In this study, we evaluated the optimal design of an imaging system consisting of light emission and a commercial US transducer using the maximum fluence as the criterion for the optimal design. However, it has been found in the literature that in some instances, the increased background signal from other optical absorbers in the tissue can result in the optimal distance being farther away from the transducer.49,52 This effect is complex. The optimal distance can change, for example, when the transducer offset is increased. Also, studies on bright-field designs5356 indicate that the increased clutter will not always offset the gain in fluence from moving the location of light emission closer to the imaging plane. In addition, the development of clutter removal techniques promises to reduce this effect.5762 In general, the clutter will be a function of the chromophores in the tissue being imaged and the wavelength used for imaging, among other variables, which will vary from application to application. We recommend researchers carefully consider these factors or conduct direct testing when determining if a greater distance is appropriate for their application. We also did not consider studies in which the fluence is compensated to adjust for the decrease at greater depths, although techniques exploring this are in early development.63

Within the scope of this study, we examined only the distance between the location of light emission and the center of the US transducer and the light emission angle to optimize light delivery. However, other parameters are worth mentioning that have already been studied. One method used light reflectors on the transducer face or around the end of the optical fibers and transducer to reflect upwardly scattered light back into the tissue.51,6466 However, experimental testing of the phenomena showed mixed results. When imaging arteries in mice in vivo, the reflector did not show the improvements found from modeling,67 although curved reflectors have given better experimental results.64,66 Periyasamy and Pramanik51 also considered different arrangements of the fiber bundles around the US transducer. We also did not consider the variation in fluence along the imaging plane, as this has been found previously to vary little with the length of the optical fiber bundle,23 nor did we consider the effect of offsetting the fiber bundle from the tissue surface as this has already been investigated.51 Finally, we did not consider the width of the optical fiber bundle in our modeling. This is because a larger width (with the same pulse energy) would effectively increase the average distance between the light source and the transducer bundle, which the results in this paper and the results of others15,23,51 have consistently shown result in a decrease in fluence. The other case, where the width of the optical fiber bundle is changed but the fluence is held constant rather than the pulse energy, results in an increase in depth penetration as has been shown previously.68

We also did not consider patient to patient or animal to animal variability in our work, since capturing all possible combinations is not possible. These could include differences in size and anatomy, as well as hair, fur (in mice), and skin pigmentation. Instead, we used bulk tissue at a variety of tissue compositions and wavelengths to achieve generalizable results. The goal is to give practical guidance to researchers, who can use the simulation results that best match the optical properties for their specific application as a starting point for designing their own imaging system.

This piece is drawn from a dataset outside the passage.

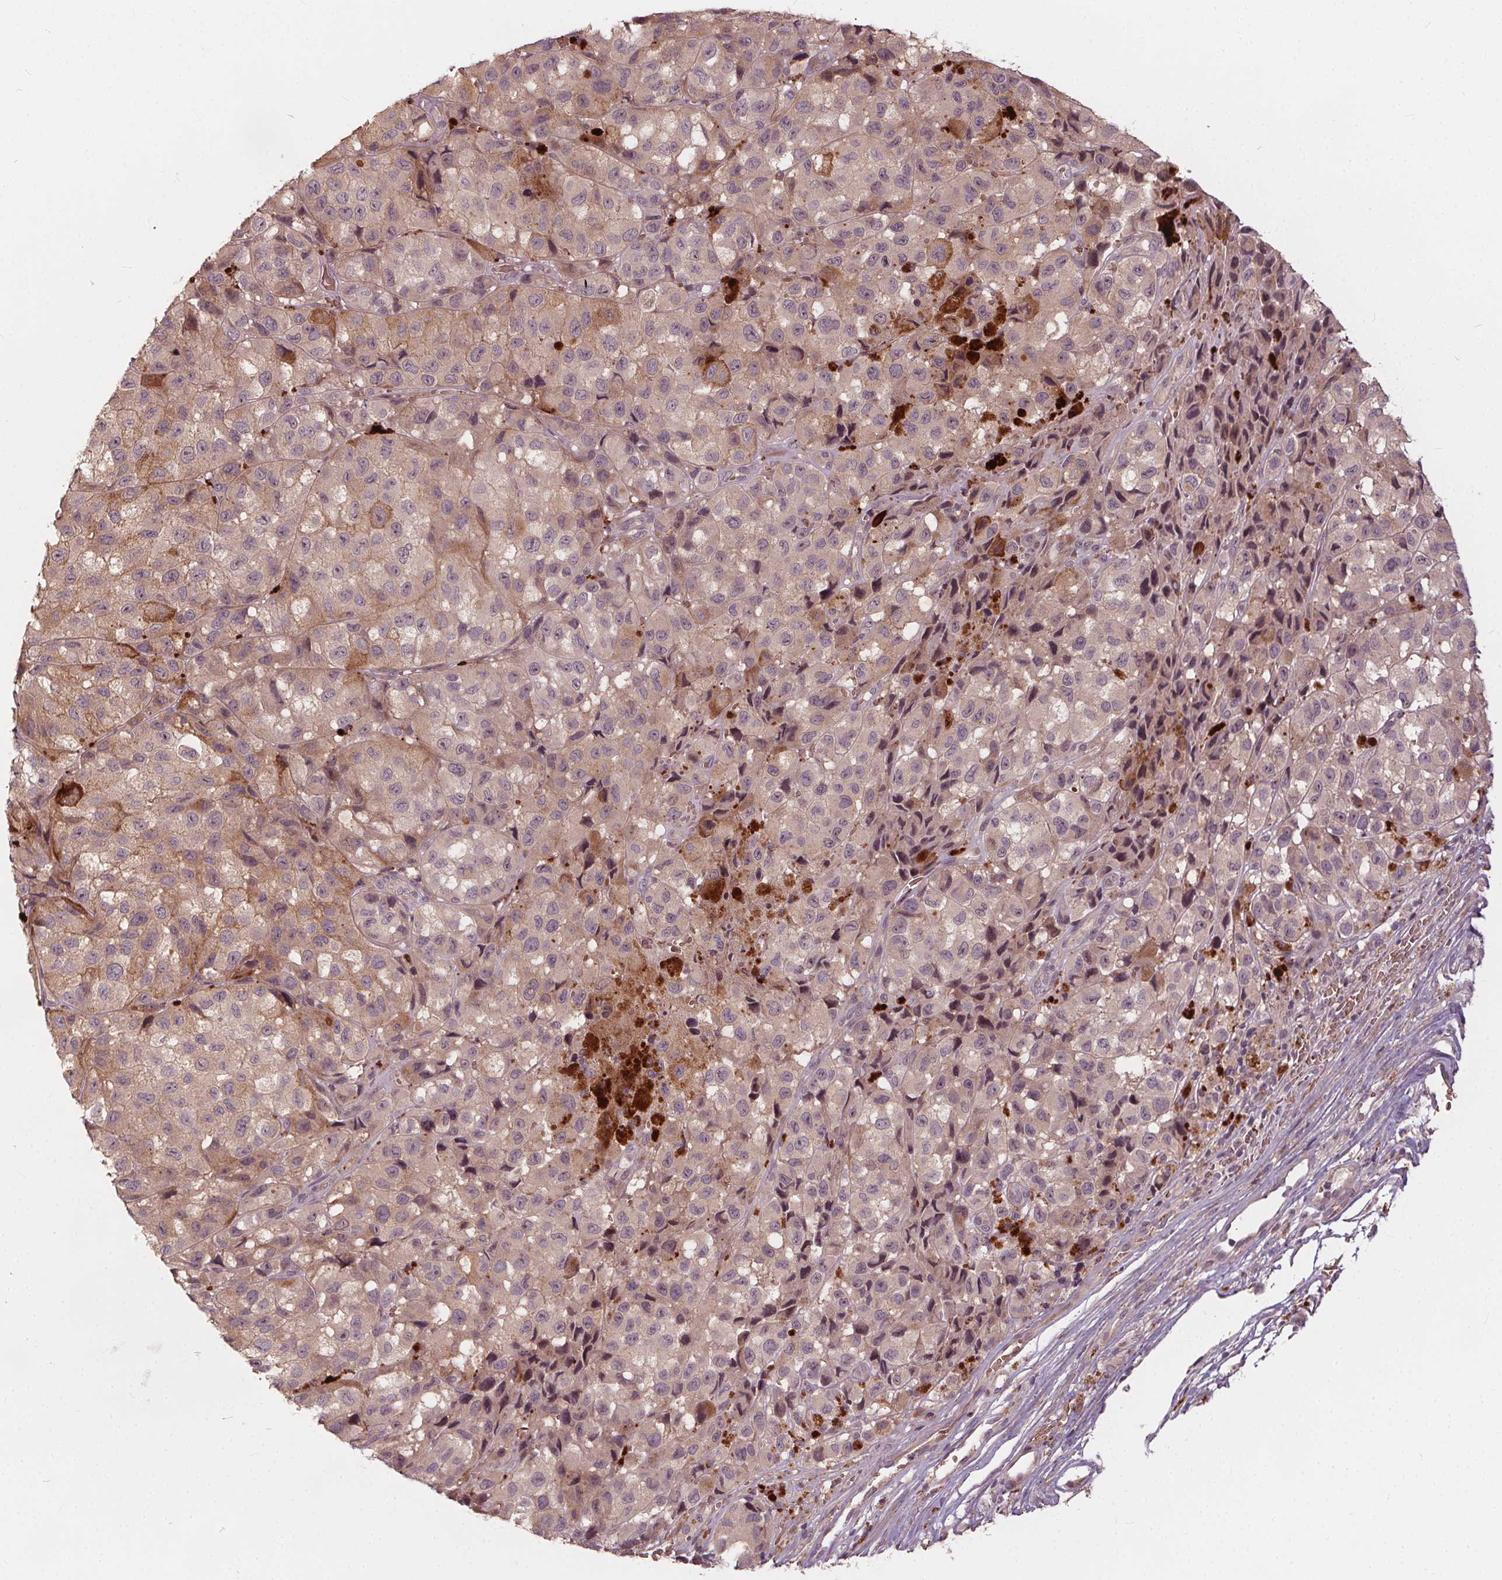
{"staining": {"intensity": "negative", "quantity": "none", "location": "none"}, "tissue": "melanoma", "cell_type": "Tumor cells", "image_type": "cancer", "snomed": [{"axis": "morphology", "description": "Malignant melanoma, NOS"}, {"axis": "topography", "description": "Skin"}], "caption": "DAB immunohistochemical staining of malignant melanoma reveals no significant staining in tumor cells.", "gene": "IPO13", "patient": {"sex": "male", "age": 93}}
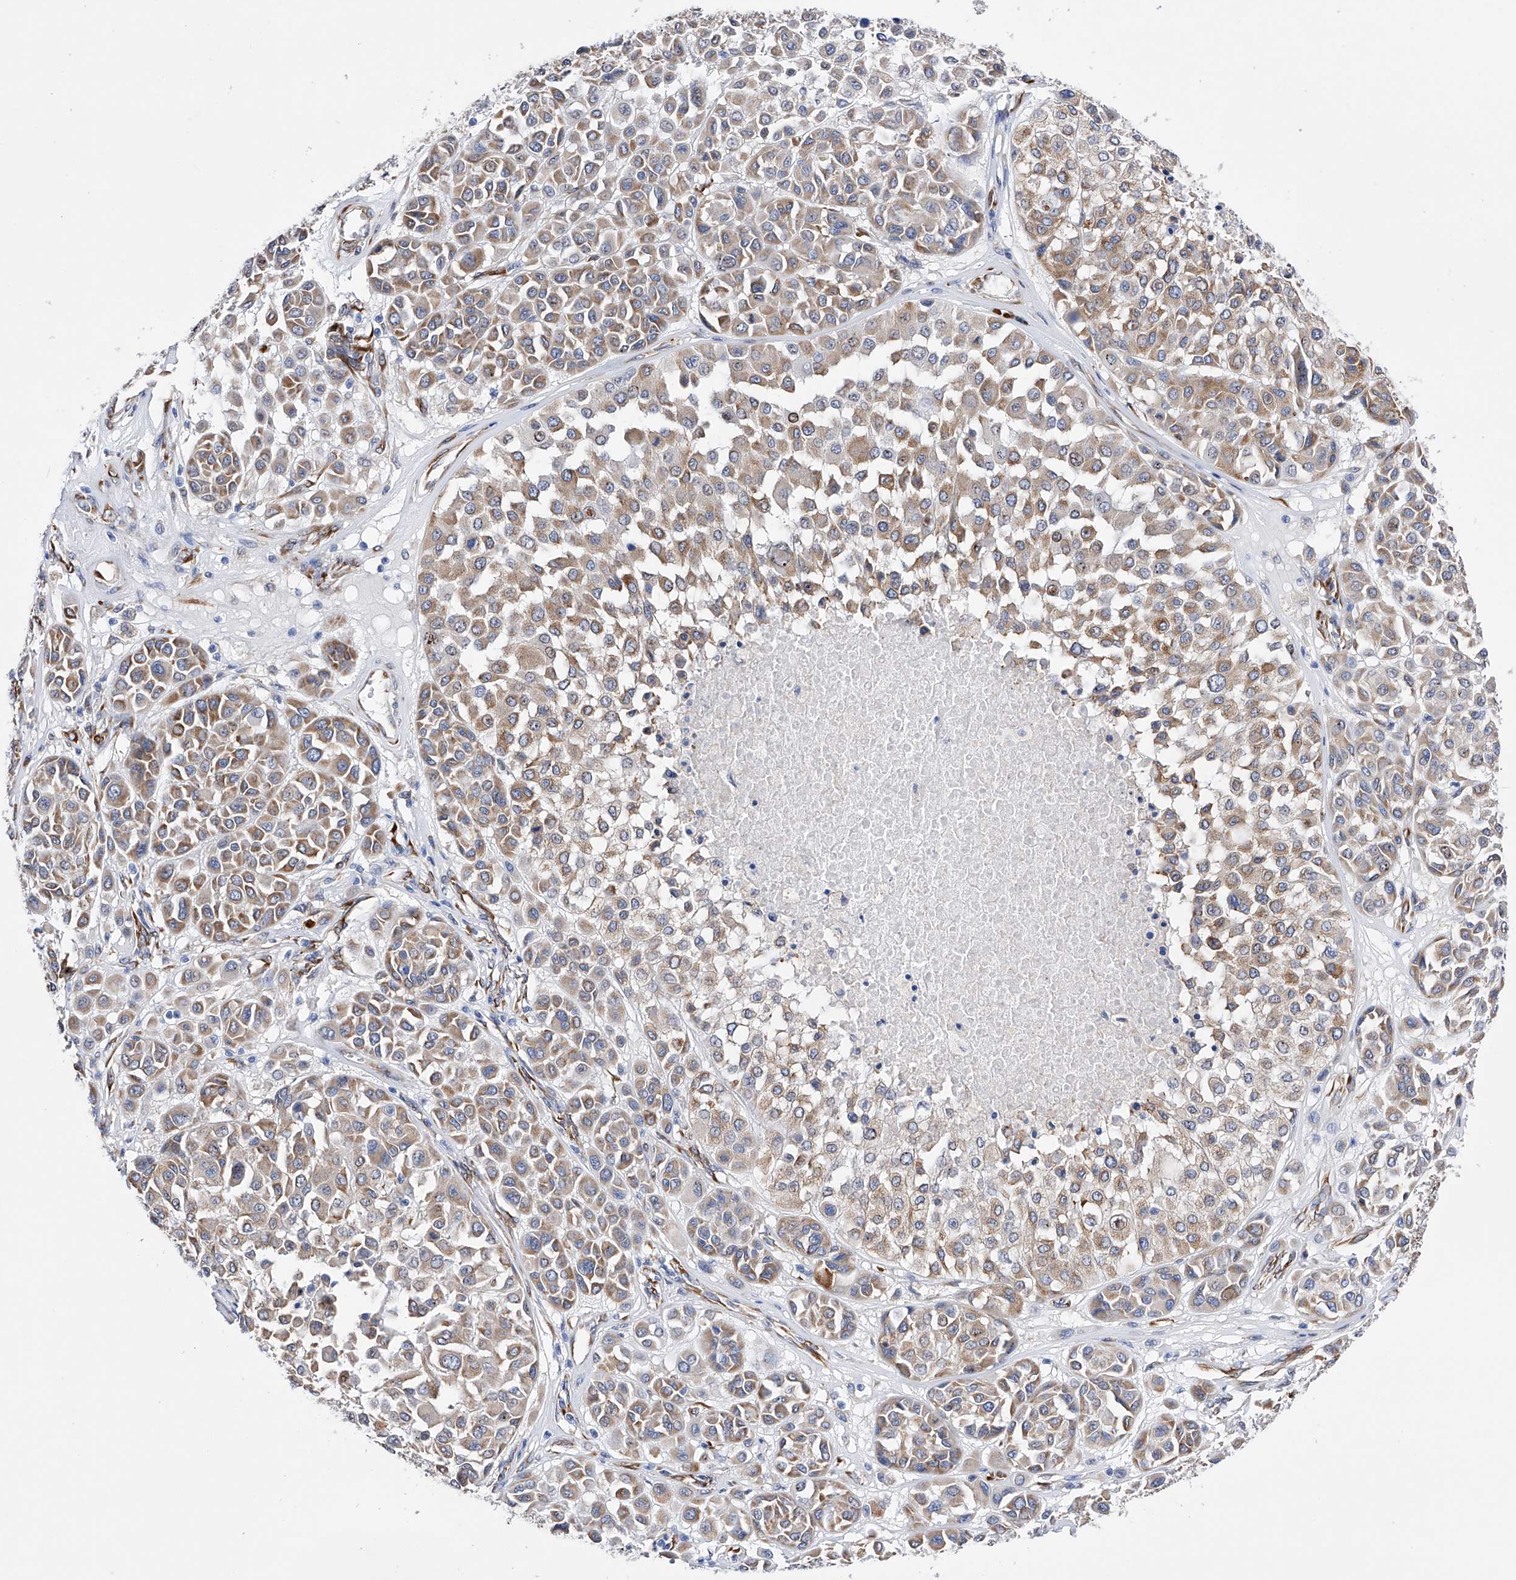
{"staining": {"intensity": "weak", "quantity": ">75%", "location": "cytoplasmic/membranous"}, "tissue": "melanoma", "cell_type": "Tumor cells", "image_type": "cancer", "snomed": [{"axis": "morphology", "description": "Malignant melanoma, Metastatic site"}, {"axis": "topography", "description": "Soft tissue"}], "caption": "Immunohistochemical staining of melanoma displays low levels of weak cytoplasmic/membranous expression in approximately >75% of tumor cells. The protein of interest is shown in brown color, while the nuclei are stained blue.", "gene": "PDIA5", "patient": {"sex": "male", "age": 41}}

In this work, we investigated optimal designs for the optical fiber and US transducer array combination that has become common for combined US and PA imaging. We focused on differences in optimal device designs using a variety of bulk tissue types, wavelengths, and system geometries. These results can be used by researchers as practical guidance for a variety of applications, because of the variety of tissue types and wavelengths that were simulated. Using the depth-dependent fluence delivered to the imaging plane as the criterion for evaluating the optimal design, we find that a smaller distance between the location of light emission from the optical fiber and the center of the transducer array results in the best light delivery for both species. However, the optimal light emission angle is dependent on the thickness of the skin layer and the tissue composition, with the former having the largest effect. We compare our results to the literature and find that the differences in skin layer thickness can explain variable findings for the optimal angles found in prior work. Perhaps most importantly, this work indicates that the same imaging system may deliver fluences several times smaller in humans than mice, which serves as a cautionary message for researchers currently developing new imaging techniques in mice models with the expectation that they will translate to humans.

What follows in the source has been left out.